Johnson Stokes & Master acted as the Hong Kong legal adviser to the Mandated Coordinating Arrangers in relation to a HK$5 million syndicated loan facility to Grand Lisboa – Investimentos em Propriedades, S.A. and guaranteed by Sociedate de Jogos de Macau, S.A. The financing is for the Grand Lisboa, one of the major tourist attractions in Macau.

Mori Hamada & Matsumoto has advised and represented Tokyo Star Bank regarding the takeover bid transaction launched by bidders Japan Blue Sky Capital Partners L.P., Japan Banking Investment Partners L.P., Tokyo Capital Management Partners L.P., Cayman Strategic Partners L.P., Advantage Partners and Daiwa Securities SMBC Co.
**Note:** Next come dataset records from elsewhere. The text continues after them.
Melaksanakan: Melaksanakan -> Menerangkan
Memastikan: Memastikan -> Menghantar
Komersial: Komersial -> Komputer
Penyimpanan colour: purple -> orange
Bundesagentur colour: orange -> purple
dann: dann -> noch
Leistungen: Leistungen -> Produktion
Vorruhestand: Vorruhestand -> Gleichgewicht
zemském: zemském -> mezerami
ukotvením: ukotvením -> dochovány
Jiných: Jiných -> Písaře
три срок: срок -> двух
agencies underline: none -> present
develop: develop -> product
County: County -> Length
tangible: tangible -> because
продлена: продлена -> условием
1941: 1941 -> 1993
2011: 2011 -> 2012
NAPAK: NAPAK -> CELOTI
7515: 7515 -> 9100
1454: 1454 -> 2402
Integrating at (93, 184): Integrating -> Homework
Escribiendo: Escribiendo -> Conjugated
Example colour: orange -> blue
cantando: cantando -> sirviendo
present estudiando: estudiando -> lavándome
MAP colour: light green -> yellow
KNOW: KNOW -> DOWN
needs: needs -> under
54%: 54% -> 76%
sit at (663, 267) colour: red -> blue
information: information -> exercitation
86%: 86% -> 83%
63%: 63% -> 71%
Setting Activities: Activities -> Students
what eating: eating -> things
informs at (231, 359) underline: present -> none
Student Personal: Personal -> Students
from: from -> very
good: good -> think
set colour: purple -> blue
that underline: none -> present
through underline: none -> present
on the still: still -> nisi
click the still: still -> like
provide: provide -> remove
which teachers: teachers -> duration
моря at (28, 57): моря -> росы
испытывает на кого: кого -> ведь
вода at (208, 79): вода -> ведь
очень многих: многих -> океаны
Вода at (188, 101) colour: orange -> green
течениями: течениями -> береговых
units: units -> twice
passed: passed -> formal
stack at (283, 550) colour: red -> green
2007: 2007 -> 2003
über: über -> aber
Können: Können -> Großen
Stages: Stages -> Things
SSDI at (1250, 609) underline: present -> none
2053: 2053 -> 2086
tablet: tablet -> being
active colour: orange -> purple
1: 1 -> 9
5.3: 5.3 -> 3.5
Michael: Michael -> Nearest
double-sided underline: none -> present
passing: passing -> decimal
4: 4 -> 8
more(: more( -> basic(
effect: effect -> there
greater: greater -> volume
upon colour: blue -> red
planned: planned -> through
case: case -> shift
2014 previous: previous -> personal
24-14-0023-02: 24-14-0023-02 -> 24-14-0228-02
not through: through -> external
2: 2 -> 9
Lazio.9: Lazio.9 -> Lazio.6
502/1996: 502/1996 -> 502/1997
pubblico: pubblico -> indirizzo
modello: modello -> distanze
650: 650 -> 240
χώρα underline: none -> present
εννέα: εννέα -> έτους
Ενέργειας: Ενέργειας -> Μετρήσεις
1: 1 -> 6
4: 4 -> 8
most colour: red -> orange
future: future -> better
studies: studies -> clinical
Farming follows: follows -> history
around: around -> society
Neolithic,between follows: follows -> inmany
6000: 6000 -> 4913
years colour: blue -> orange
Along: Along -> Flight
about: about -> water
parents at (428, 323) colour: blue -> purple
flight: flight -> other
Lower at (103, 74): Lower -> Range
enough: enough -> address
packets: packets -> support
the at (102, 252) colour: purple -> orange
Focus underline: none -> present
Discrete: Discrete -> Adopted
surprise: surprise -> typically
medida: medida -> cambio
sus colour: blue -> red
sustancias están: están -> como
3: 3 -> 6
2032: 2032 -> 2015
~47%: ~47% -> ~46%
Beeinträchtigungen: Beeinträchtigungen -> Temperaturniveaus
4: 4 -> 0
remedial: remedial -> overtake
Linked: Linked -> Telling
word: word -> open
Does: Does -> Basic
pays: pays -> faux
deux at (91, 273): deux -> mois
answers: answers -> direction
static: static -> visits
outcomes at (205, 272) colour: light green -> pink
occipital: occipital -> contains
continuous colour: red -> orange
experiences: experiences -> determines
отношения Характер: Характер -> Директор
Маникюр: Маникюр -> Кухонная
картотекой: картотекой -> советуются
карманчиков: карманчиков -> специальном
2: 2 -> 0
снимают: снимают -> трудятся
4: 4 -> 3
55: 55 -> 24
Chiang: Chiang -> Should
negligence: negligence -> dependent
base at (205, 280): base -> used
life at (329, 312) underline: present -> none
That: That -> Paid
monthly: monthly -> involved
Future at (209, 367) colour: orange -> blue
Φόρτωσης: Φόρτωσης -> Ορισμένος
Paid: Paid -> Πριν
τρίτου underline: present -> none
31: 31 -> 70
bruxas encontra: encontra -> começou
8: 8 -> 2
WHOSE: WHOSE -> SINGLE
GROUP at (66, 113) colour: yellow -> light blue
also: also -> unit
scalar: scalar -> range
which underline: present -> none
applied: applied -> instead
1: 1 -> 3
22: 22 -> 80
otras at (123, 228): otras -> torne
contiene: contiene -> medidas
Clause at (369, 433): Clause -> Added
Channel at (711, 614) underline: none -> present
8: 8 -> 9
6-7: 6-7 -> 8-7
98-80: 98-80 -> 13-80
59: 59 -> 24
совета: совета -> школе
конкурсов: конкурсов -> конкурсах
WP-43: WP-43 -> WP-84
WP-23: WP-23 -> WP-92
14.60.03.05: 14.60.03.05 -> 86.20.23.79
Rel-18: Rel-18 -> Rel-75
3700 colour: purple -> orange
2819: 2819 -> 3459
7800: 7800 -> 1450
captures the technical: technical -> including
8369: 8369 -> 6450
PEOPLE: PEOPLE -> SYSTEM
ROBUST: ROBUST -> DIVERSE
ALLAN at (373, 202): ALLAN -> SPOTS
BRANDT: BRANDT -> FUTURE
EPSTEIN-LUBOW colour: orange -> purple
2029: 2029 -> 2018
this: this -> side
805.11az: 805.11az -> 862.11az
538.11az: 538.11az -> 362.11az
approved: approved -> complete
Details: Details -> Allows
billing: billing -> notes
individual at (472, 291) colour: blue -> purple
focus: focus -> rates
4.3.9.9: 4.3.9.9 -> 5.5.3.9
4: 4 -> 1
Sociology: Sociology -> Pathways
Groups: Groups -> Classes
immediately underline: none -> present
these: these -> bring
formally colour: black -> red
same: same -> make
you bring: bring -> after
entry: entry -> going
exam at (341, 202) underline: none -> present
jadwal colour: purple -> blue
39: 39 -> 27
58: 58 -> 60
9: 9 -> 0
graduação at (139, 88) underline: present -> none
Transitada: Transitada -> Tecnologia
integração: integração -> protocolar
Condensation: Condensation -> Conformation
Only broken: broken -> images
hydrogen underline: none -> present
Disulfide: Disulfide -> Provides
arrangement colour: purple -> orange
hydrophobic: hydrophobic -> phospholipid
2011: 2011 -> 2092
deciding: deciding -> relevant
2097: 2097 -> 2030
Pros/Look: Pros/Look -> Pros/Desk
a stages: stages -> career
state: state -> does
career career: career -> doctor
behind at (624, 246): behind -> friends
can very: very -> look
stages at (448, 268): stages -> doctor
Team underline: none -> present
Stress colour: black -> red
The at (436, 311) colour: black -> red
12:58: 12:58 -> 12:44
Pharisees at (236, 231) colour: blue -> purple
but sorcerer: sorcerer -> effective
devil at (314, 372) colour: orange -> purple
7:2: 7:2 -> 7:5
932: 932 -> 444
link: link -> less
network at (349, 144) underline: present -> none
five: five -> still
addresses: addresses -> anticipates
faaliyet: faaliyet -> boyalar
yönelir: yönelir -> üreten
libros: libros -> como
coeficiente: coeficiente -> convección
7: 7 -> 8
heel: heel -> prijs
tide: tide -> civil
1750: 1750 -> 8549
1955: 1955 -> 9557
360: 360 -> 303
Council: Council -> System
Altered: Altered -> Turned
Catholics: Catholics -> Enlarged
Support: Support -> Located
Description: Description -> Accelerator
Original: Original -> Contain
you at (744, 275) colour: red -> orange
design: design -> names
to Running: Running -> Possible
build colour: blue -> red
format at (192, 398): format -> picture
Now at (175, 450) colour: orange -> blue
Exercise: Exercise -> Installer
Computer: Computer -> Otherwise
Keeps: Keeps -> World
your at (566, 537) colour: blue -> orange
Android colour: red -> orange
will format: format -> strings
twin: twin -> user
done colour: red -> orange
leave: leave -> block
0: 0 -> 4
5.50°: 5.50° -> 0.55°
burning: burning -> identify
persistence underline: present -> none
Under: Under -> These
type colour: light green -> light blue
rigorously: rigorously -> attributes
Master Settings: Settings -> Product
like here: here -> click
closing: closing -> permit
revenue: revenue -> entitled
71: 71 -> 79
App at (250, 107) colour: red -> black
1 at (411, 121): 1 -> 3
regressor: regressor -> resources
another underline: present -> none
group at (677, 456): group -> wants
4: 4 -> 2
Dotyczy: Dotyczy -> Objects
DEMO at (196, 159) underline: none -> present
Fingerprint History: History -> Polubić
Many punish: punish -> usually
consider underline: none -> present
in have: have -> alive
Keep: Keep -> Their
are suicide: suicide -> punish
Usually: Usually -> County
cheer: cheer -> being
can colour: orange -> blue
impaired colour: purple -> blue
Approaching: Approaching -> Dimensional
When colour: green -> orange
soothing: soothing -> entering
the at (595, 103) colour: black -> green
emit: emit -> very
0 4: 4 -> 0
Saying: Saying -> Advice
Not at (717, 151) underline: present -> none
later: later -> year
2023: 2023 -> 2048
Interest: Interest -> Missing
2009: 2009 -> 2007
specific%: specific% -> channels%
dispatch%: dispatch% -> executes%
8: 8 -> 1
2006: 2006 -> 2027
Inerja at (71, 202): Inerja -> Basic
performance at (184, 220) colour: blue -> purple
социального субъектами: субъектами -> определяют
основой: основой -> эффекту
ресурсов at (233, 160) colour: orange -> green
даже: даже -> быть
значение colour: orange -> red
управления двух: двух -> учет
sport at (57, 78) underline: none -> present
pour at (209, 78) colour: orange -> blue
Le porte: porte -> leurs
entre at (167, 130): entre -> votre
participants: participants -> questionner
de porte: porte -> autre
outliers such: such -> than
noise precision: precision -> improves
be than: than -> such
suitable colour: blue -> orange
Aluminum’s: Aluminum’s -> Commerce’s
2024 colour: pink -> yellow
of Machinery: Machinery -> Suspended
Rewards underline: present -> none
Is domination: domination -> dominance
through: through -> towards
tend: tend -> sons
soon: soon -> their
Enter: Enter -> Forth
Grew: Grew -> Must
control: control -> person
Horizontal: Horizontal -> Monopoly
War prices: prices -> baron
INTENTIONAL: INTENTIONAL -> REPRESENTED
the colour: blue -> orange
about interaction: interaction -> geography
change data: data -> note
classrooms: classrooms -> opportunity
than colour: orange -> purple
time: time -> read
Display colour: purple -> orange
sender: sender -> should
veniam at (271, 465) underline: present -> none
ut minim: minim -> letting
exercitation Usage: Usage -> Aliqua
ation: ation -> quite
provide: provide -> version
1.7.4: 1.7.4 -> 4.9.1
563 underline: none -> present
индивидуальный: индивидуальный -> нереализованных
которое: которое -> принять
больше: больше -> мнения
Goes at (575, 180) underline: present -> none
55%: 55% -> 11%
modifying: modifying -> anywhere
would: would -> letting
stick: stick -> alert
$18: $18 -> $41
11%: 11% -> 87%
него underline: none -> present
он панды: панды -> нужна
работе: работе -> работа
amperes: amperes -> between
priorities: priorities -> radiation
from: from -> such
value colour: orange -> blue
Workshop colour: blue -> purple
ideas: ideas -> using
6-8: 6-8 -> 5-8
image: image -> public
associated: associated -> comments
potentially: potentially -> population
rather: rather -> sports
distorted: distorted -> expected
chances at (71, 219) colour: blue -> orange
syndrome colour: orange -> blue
Ltd. The deal represents a total bid price of JPY254 billion (US$2.4 billion) once successfully tendered.

Paul, Hastings, Janofsky & Walker LLP has advised CapitaRetail China Trust Real Estate Investment Trust (CRCT REIT) on the successful completion of its first acquisition: Xizhimen Shopping Mall in Beijing. The Xizhimen Mall is part of the Beijing’s Xihuan Plaza complex, which also includes three office towers.

Rajah & Tann LLP acted as solicitor to Yongmao Holdings Limited in connection with the listing of Yongmao on the Main Board of the SGX-ST and its approximately S$39.0 million IPO in Singapore. Rajah & Tann LLP also advised Yongmao on its pre-IPO restructuring involving acquisition by Yongmao for approximately S$18.7 million, of 70 percent equity interest in FSYM Construction, a PRC company which designs, manufactures and sells towercranes and towercrane components and accessories, and related convertible loan to Yongmao to fund such acquisition.

Raslan Loong advised Primus Pacific Partners 1 L.P. in its purchase of a 20.2 percent stake in EON Capital Bhd (EON Cap) comprising 140,010,526 ordinary shares for a total cash consideration of RM1.34 billion. Subject to final regulatory and shareholder approvals the stake will be acquired from Hicom Holdings Berhad a wholly owned subsidiary of DRB-Hicom Berhad.

Simpson Thacher & Bartlett LLP is representing Aluminum Corporation of China (Chinalco), the Chinese government-controlled diversified metals and mining company, in the acquisition of a minority stake in Rio Tinto, the dual-listed iron-ore company, for over US$14 billion. This is the largest foreign investment ever by a Chinese entity.